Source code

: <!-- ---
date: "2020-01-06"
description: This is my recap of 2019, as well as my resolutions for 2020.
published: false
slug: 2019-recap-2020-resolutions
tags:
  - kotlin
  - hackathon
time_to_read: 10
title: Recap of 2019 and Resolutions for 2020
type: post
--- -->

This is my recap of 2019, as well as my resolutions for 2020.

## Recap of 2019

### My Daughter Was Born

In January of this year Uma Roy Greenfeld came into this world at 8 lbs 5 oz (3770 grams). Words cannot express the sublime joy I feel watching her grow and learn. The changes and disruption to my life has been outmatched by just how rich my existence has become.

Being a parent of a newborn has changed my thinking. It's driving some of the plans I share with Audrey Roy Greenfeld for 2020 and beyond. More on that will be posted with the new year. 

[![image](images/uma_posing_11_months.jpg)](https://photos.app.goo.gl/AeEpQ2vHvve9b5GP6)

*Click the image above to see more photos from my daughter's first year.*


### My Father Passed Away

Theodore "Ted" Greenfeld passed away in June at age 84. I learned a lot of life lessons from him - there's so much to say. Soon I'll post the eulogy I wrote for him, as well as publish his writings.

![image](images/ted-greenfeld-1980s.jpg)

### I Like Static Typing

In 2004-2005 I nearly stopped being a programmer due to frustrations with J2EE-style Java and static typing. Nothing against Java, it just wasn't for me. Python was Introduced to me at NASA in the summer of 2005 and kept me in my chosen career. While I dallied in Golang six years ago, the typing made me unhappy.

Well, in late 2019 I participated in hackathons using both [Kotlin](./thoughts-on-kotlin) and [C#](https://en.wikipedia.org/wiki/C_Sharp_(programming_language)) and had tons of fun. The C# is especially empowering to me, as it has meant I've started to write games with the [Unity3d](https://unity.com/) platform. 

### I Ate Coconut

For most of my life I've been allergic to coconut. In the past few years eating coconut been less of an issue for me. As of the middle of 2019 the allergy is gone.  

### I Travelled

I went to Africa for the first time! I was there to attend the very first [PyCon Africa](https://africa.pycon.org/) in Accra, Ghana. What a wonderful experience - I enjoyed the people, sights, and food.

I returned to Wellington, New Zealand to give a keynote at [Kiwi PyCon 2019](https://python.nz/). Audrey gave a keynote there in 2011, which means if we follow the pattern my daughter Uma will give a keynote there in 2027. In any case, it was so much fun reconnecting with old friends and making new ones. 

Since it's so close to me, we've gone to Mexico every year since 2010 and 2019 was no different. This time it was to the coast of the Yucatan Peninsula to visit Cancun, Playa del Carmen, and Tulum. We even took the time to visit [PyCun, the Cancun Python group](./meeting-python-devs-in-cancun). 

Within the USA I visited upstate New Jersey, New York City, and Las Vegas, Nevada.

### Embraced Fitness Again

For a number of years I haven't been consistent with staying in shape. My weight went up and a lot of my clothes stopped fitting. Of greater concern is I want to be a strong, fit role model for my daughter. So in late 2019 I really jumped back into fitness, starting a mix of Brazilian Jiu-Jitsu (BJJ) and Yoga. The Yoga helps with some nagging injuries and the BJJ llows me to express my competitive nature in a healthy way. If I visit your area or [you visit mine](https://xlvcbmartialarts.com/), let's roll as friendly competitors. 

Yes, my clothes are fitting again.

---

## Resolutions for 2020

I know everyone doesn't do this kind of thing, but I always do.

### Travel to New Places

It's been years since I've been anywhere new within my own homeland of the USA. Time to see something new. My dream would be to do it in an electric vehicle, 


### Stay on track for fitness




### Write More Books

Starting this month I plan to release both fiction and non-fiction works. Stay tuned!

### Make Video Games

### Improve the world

> _To-do item_: Provide only the number of lines in the material above that contain the word "from".

> _Solved exercise_: 2